— Exercise inputs —
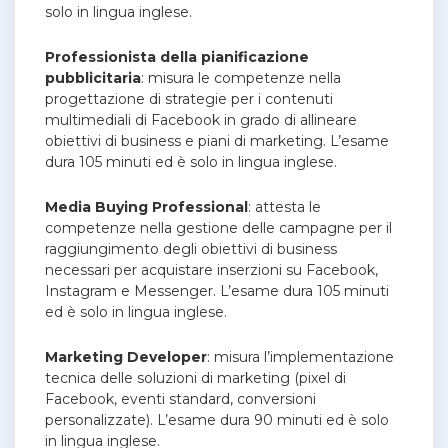
solo in lingua inglese.
Professionista della pianificazione
pubblicitaria
: misura le competenze nella
progettazione di strategie per i contenuti
multimediali di Facebook in grado di allineare
obiettivi di business e piani di marketing. L’esame
dura 105 minuti ed è solo in lingua inglese.
Media Buying Professional
: attesta le
competenze nella gestione delle campagne per il
raggiungimento degli obiettivi di business
necessari per acquistare inserzioni su Facebook,
Instagram e Messenger. L’esame dura 105 minuti
ed è solo in lingua inglese.
Marketing Developer
: misura l’implementazione
tecnica delle soluzioni di marketing (pixel di
Facebook, eventi standard, conversioni
personalizzate). L’esame dura 90 minuti ed è solo
in lingua inglese.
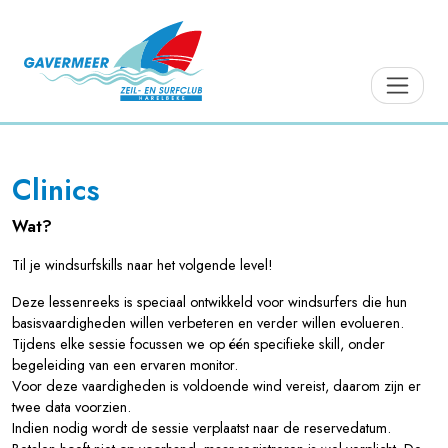
Clinics
Wat?
Til je windsurfskills naar het volgende level!
Deze lessenreeks is speciaal ontwikkeld voor windsurfers die hun
basisvaardigheden willen verbeteren en verder willen evolueren.
Tijdens elke sessie focussen we op één specifieke skill, onder
begeleiding van een ervaren monitor.
Voor deze vaardigheden is voldoende wind vereist, daarom zijn er
twee data voorzien.
Indien nodig wordt de sessie verplaatst naar de reservedatum.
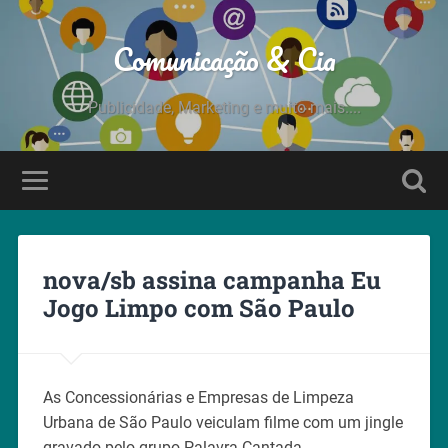
Comunicação & Cia
Publicidade, Marketing e muito mais....
nova/sb assina campanha Eu
Jogo Limpo com São Paulo
As Concessionárias e Empresas de Limpeza
Urbana de São Paulo veiculam filme com um jingle
gravado pelo grupo Palavra Cantada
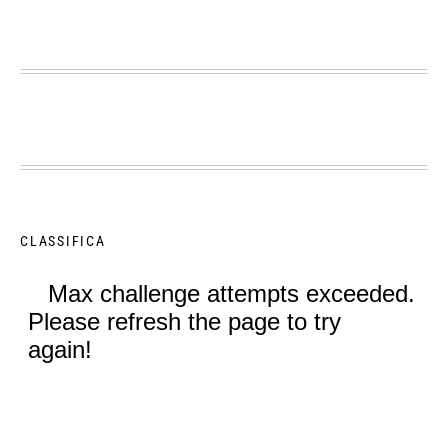
CLASSIFICA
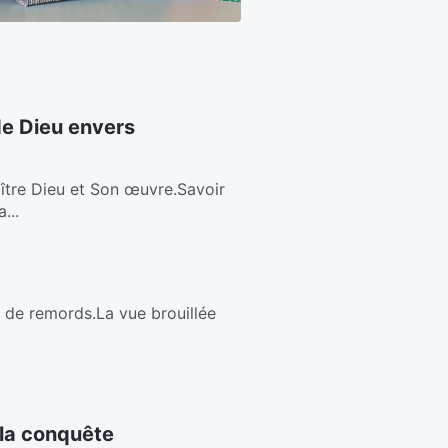
de Dieu envers
ître Dieu et Son œuvre.Savoir
...
in de remords.La vue brouillée
 la conquête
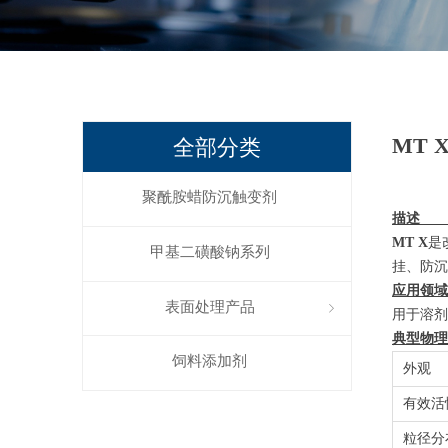
MT
全部分类
聚酰胺蜡防沉触变剂
MT X
是
甲基二磺酸钠系列
挂、防沉
表面处理产品
ꁇ
用于溶剂
饲料添加剂
外观
有效活
粒径分布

— Instructions to follow —
Reproduce the text of all the data above line for line, leaving the pictures out.

— Result for this exercise —
solo in lingua inglese.
Professionista della pianificazione
pubblicitaria
: misura le competenze nella
progettazione di strategie per i contenuti
multimediali di Facebook in grado di allineare
obiettivi di business e piani di marketing. L’esame
dura 105 minuti ed è solo in lingua inglese.
Media Buying Professional
: attesta le
competenze nella gestione delle campagne per il
raggiungimento degli obiettivi di business
necessari per acquistare inserzioni su Facebook,
Instagram e Messenger. L’esame dura 105 minuti
ed è solo in lingua inglese.
Marketing Developer
: misura l’implementazione
tecnica delle soluzioni di marketing (pixel di
Facebook, eventi standard, conversioni
personalizzate). L’esame dura 90 minuti ed è solo
in lingua inglese.
Clinics
Wat?
Til je windsurfskills naar het volgende level!
Deze lessenreeks is speciaal ontwikkeld voor windsurfers die hun
basisvaardigheden willen verbeteren en verder willen evolueren.
Tijdens elke sessie focussen we op één specifieke skill, onder
begeleiding van een ervaren monitor.
Voor deze vaardigheden is voldoende wind vereist, daarom zijn er
twee data voorzien.
Indien nodig wordt de sessie verplaatst naar de reservedatum.
Comunicação & Cia
Publicidade, Marketing e muito mais....
nova/sb assina campanha Eu
Jogo Limpo com São Paulo
As Concessionárias e Empresas de Limpeza
Urbana de São Paulo veiculam filme com um jingle
gravado pelo grupo Palavra Cantada
CLASSIFICA
de Dieu envers
ître Dieu et Son œuvre.Savoir
...
in de remords.La vue brouillée
 la conquête
MT
全部分类
聚酰胺蜡防沉触变剂
MT X
是
甲基二磺酸钠系列
挂、防沉
表面处理产品
ꁇ
用于溶剂
饲料添加剂
外观
有效活
粒径分布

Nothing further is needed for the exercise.